In July, Stella Creasy put forward the original amendment which sought to introduce abortion into Northern Ireland. The extreme abortion amendment was made known on 4th of July, and it was selected by the Speaker only 37 minutes before the debate began on the 9th of July.
It was subsequently voted through later that afternoon, without the support of a single MP from Northern Ireland who sits in Parliament. As it now stands, the law will permit abortion up until 28 weeks gestation for any reason, including on the grounds of the sex of the child.
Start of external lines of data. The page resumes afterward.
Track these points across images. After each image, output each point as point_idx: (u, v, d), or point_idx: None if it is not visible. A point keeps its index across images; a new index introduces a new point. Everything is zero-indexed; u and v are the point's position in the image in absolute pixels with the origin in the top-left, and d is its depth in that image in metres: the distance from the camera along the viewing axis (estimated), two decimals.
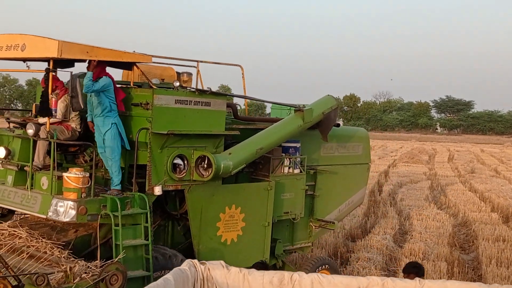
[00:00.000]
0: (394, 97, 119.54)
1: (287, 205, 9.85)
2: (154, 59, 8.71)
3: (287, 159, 9.81)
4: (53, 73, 7.45)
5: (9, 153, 8.08)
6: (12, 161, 8.10)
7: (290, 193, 9.90)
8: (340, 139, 11.24)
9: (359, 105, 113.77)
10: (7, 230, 7.64)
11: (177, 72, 10.52)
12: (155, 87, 7.99)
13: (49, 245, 7.23)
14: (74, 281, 6.08)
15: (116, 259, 6.87)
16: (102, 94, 7.62)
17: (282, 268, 10.54)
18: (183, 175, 8.15)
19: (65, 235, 7.94)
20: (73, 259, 6.96)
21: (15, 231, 7.54)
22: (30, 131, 7.56)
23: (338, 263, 12.73)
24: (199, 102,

Bills can often take months to go through multiple stages in both Houses of Parliament and often have an element of public consultation. The Northern Ireland Bill however, was rushed through most of the parliamentary stages in less than a week.
Abortion remains a devolved issue in Northern Ireland and the Northern Ireland Assembly has consistently rejected abortion. Polling in the region has shown that the majority of women in Northern Ireland (66% in general and 70% of 18-34 year olds) do not want abortion law imposed on Northern Ireland from Westminster.
Furthermore, last weekend, tens of thousands of people attended demonstrations in Belfast against the Government’s extreme abortion legislation.
It is estimated that there are 100,000 people alive today who would otherwise not be, had the Abortion Act 1967 in the rest of Britain, been extended to that region.
Spokesperson for Right To Life UK, Catherine Robinson, said:
“The polling and public demonstrations over the last few days show how little public support there is for this new abortion law. It should come as no surprise that the radically pro-abortion Stella Creasy is extremely keen to ensure that the public are not consulted on this matter. If they were, they would probably reject it.”
“Unfortunately for Ms Creasy however, this is not how democracy works, and it is deeply undemocratic to remove the public from the conversation in this manner. You cannot intentionally keep the people of Northern Ireland out of the discussion simply because you do not like the answer they might give.”